What is needed: Reproduce the material starting at the line containing "Document page, 1654x1241 pixels." and ending at the line containing "subtitle Un système", changing "Identify" to "List" and leaving all else unaltered. Output only those lines.

Available records:
....
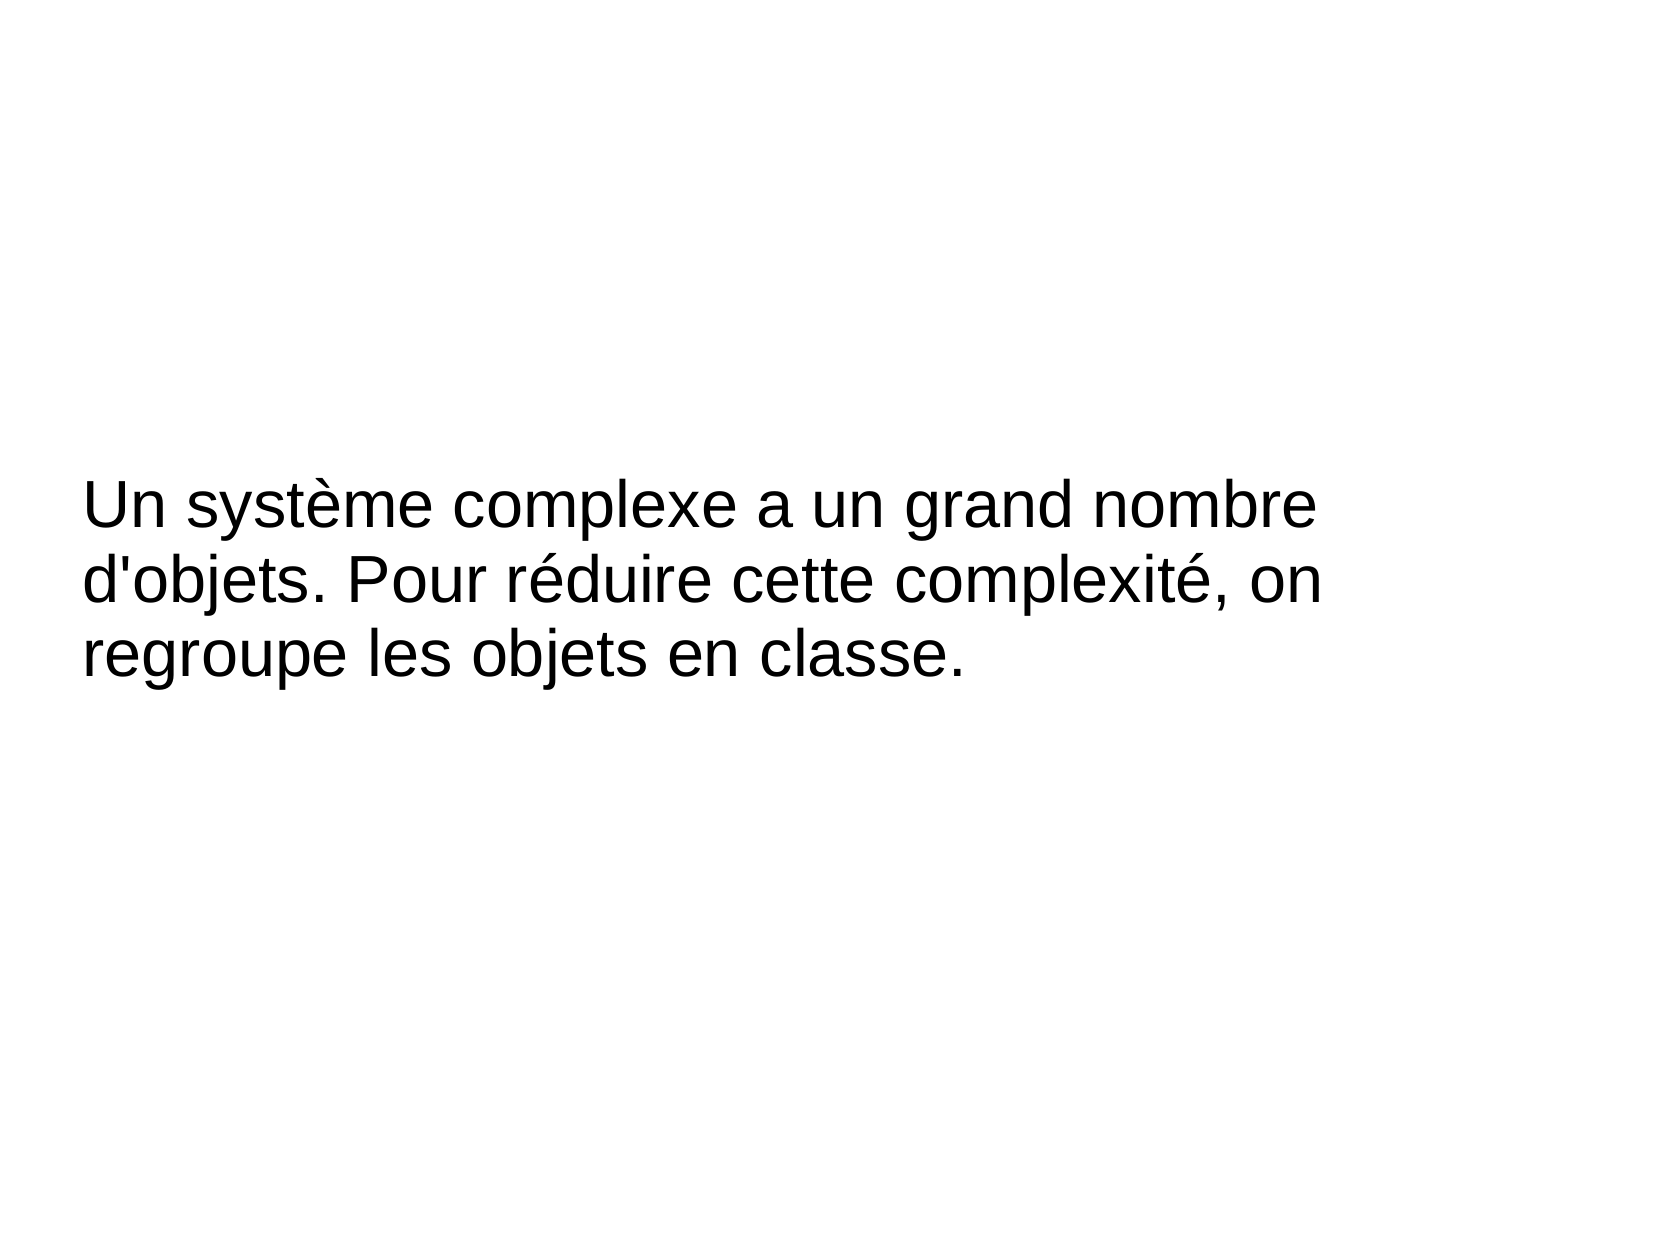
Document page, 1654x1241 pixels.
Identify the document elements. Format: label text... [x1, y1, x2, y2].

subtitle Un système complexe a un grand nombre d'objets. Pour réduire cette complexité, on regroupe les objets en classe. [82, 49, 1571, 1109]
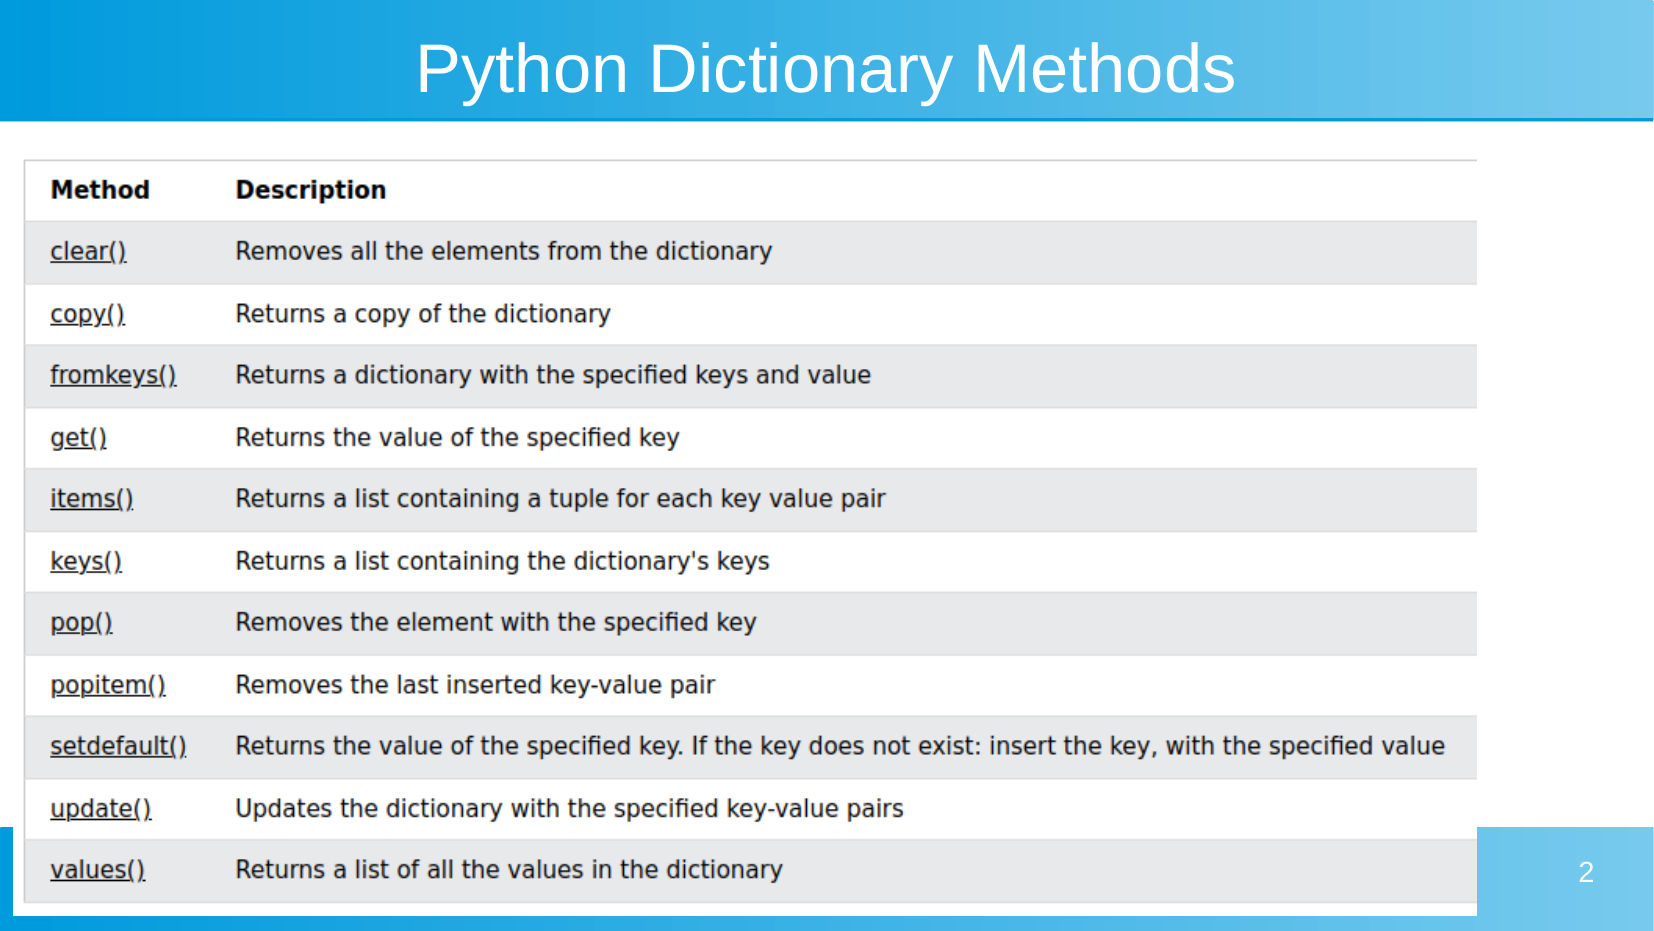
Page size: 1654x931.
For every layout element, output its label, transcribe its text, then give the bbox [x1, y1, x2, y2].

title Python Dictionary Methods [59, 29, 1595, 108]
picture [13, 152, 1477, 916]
....
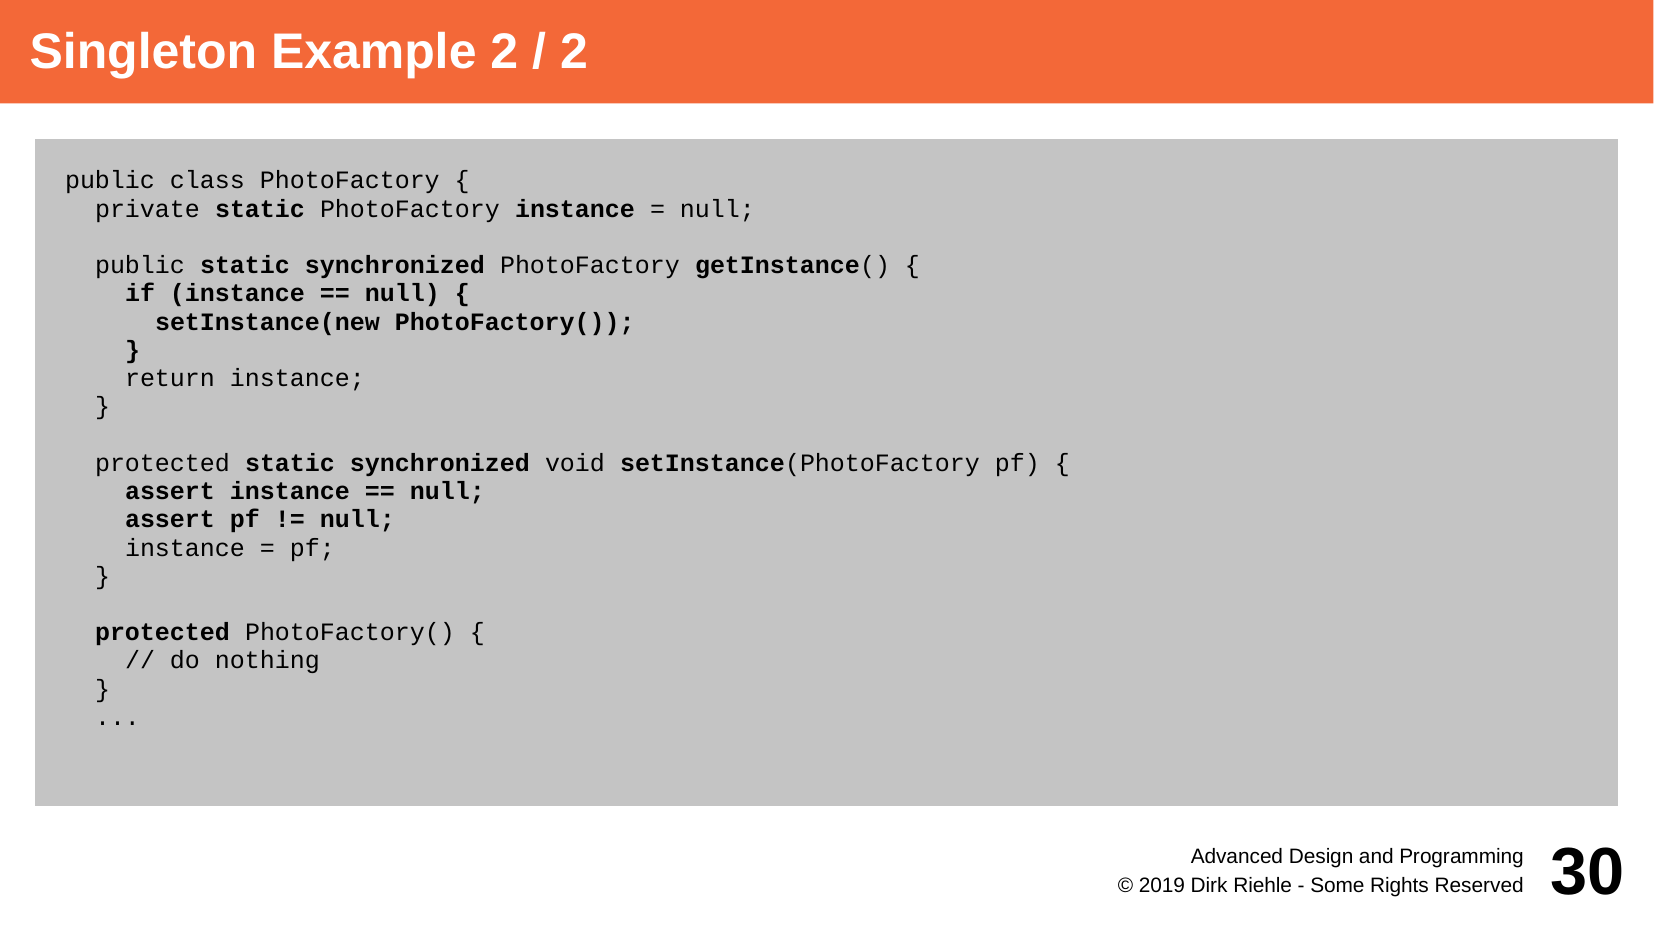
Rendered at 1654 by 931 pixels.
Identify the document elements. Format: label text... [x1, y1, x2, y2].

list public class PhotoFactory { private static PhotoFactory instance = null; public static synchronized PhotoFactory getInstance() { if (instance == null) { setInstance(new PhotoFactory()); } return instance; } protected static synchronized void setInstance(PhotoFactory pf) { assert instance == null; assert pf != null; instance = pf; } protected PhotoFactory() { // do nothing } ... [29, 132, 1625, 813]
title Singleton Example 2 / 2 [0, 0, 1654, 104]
....
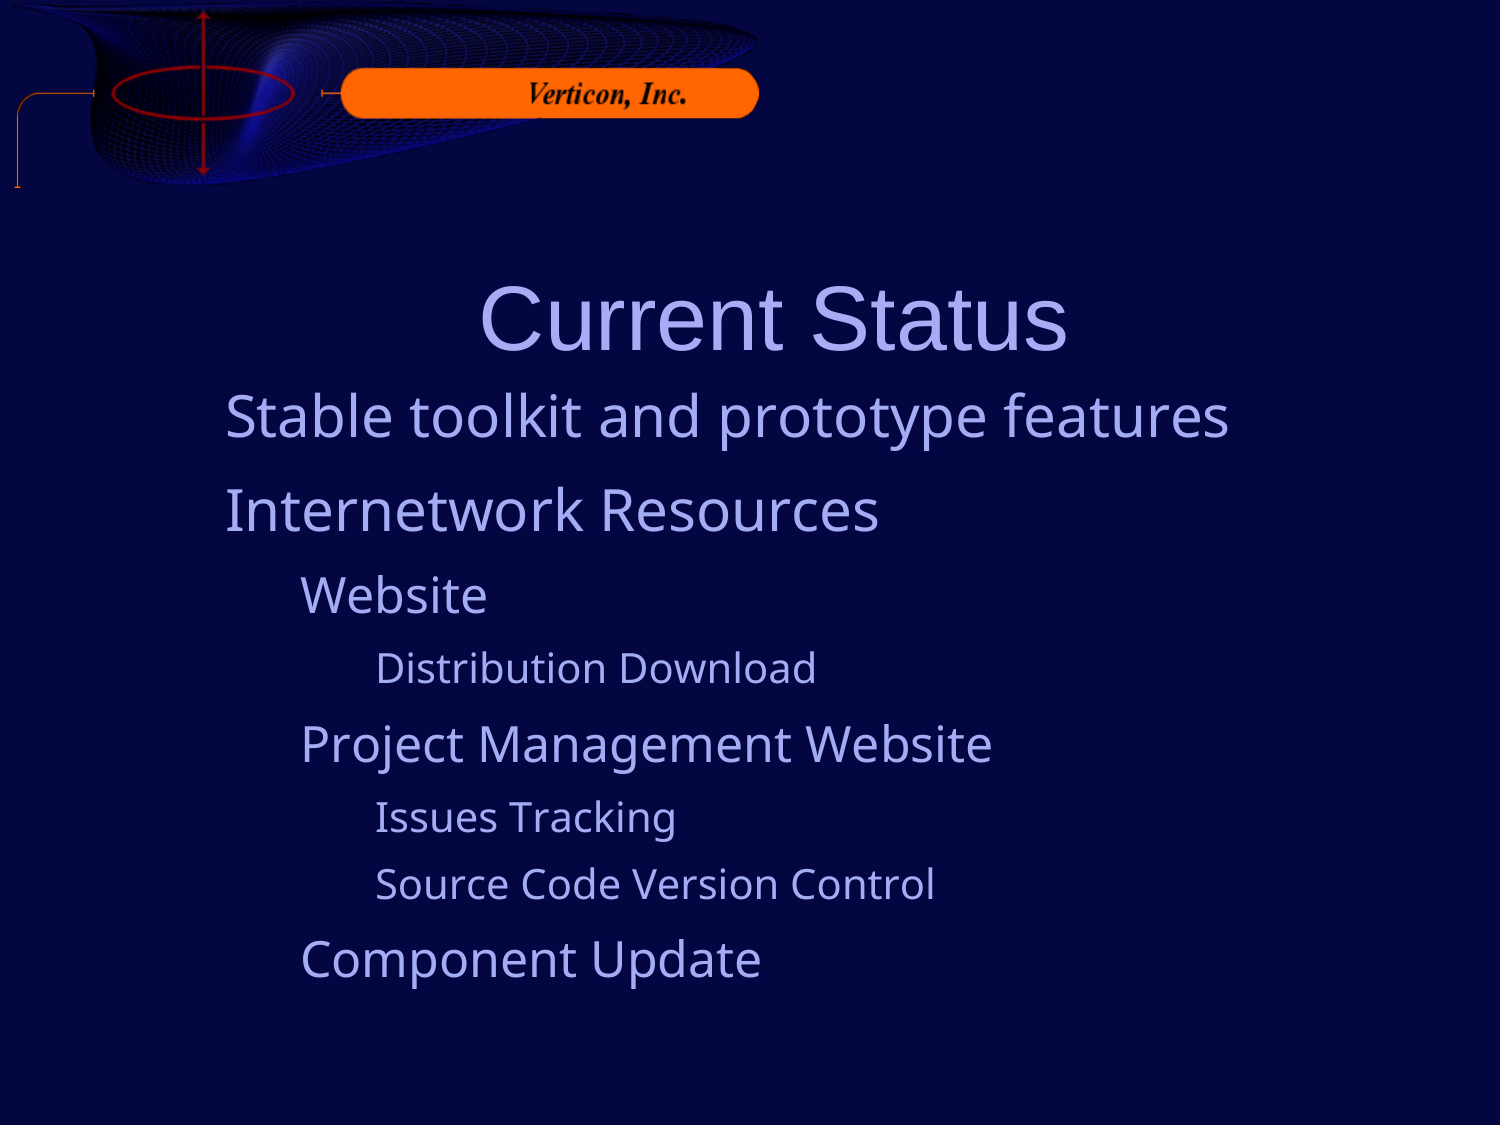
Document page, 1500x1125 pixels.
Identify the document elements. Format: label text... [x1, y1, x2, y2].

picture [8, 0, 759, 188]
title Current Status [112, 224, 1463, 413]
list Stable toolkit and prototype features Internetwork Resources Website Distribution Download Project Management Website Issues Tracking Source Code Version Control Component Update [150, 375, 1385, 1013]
....
Response to the exercise:
Document page, 1654x1241 pixels.
List the document elements. Format: label text... [x1, y1, x2, y2].

subtitle Un système complexe a un grand nombre d'objets. Pour réduire cette complexité, on regroupe les objets en classe. [82, 49, 1571, 1109]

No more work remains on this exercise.